STUDY TEXT -
Laziness is creeping up.

Recently, I have been noticing that I am becoming a bit lazier than usual.   Don't give me wrong, I really enjoy a day here and there with absolutely nothing to do or the desire to do. That usually happens every few months.   However, lately I've noticed I don't feel like doing anything.   There are things I want to do in my head, but my body or my mood isn't moving.   Then again, yesterday, when my cousin asked if I could sew up his pants, I did in a few minutes. Then, I felt like I wanted to sew more. Maybe I need a setup or trigger to do something.   So, I tested the theory. I had some computer work. So, I set up my computer and am still working.   But to combat my laziness that is creeping up, I think I will start without imagining the commitments and time that I will be spending. Then it might work?

In hopes of using my brain...

    I have been teaching English where I worked part-time as a student. I accepted a position at another company where I worked (part-time, of course) during the pandemic before moving to my current employer (non-profit organization). 

    For a couple of years in the beginning, I learned a lot. It is a set of skills for navigating tantrums, conflicts with a toy, or whatever the situation may be. The skill set you have relied on might not work on the next kid. You have to update and refine the skills constantly. 

    Don't get me wrong, it is rewarding to work with kids, and I am humbled (thankful for their trust) by the fact that the parents are leaving their kids in my care (there are other teachers, of course). However, after a while, once you have gotten the basics of child care and development, everything you are (I am) doing becomes routine. That's where I struggle.

ENTRIES PROVIDED -
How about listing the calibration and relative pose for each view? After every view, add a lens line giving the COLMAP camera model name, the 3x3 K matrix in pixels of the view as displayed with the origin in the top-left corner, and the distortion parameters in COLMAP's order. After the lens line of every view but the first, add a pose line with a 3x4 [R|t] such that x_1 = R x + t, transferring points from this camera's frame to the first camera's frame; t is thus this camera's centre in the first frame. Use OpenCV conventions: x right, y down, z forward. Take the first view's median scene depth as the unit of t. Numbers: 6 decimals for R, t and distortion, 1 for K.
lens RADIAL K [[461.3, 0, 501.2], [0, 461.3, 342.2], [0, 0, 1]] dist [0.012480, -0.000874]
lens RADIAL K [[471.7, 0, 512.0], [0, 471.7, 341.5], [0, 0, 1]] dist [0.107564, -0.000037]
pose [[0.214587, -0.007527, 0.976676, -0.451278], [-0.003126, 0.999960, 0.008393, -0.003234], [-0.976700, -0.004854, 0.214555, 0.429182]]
==
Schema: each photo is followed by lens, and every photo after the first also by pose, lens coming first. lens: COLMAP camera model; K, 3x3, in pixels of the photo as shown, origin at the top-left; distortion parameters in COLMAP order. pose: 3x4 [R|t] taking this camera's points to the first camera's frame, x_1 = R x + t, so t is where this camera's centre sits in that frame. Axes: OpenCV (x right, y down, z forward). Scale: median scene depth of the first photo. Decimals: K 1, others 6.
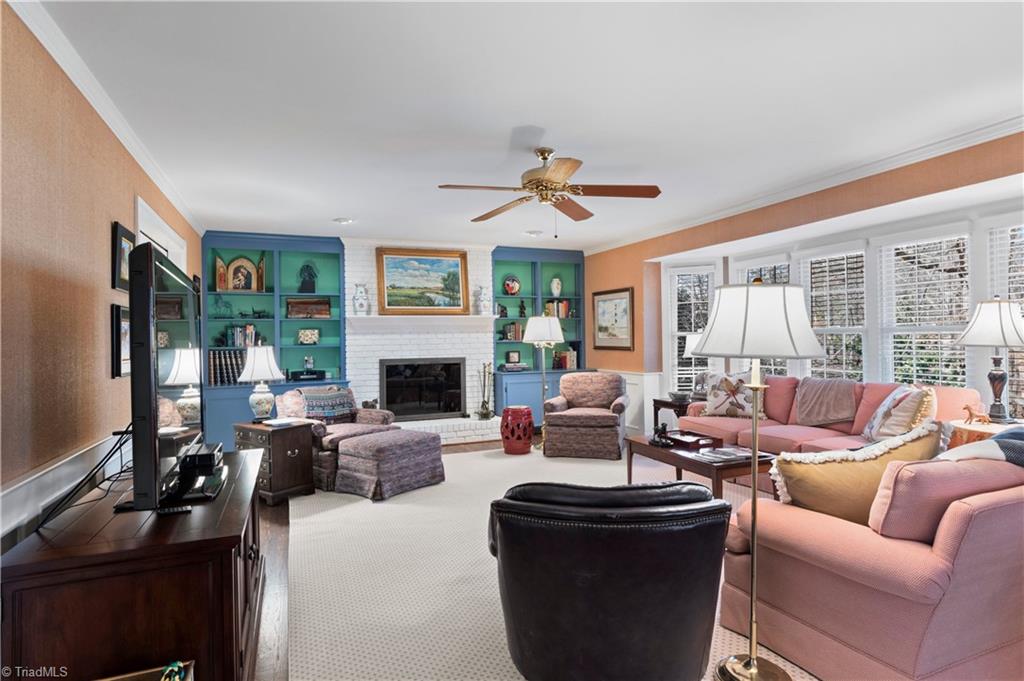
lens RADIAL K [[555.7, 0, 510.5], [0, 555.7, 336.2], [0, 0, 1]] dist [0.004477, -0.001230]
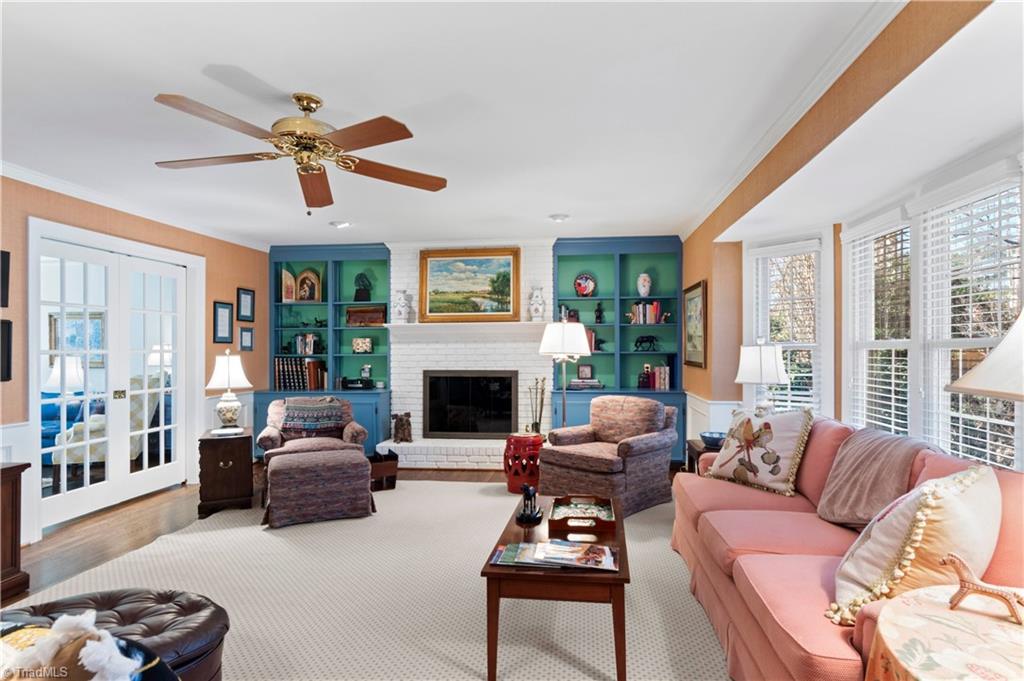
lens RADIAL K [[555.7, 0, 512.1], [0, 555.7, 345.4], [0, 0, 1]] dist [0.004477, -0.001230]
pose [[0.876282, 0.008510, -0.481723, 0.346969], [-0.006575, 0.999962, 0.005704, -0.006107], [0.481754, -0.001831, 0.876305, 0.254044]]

TASKS -
1. In the blog post, why does the writer say the skills for working with kids have to be updated and refined constantly? Answer in one to three sentences.
2. Write out the part of the blog post between "For a couple" and "where I struggle.", inclusive, word for word.
The data above has nothing to do with the blog post and stands on its own.

YOUR RESPONSES -
1. The skills have to be updated and refined constantly because the skill set you have relied on might not work on the next kid.

2.
For a couple of years in the beginning, I learned a lot. It is a set of skills for navigating tantrums, conflicts with a toy, or whatever the situation may be. The skill set you have relied on might not work on the next kid. You have to update and refine the skills constantly. 

    Don't get me wrong, it is rewarding to work with kids, and I am humbled (thankful for their trust) by the fact that the parents are leaving their kids in my care (there are other teachers, of course). However, after a while, once you have gotten the basics of child care and development, everything you are (I am) doing becomes routine. That's where I struggle.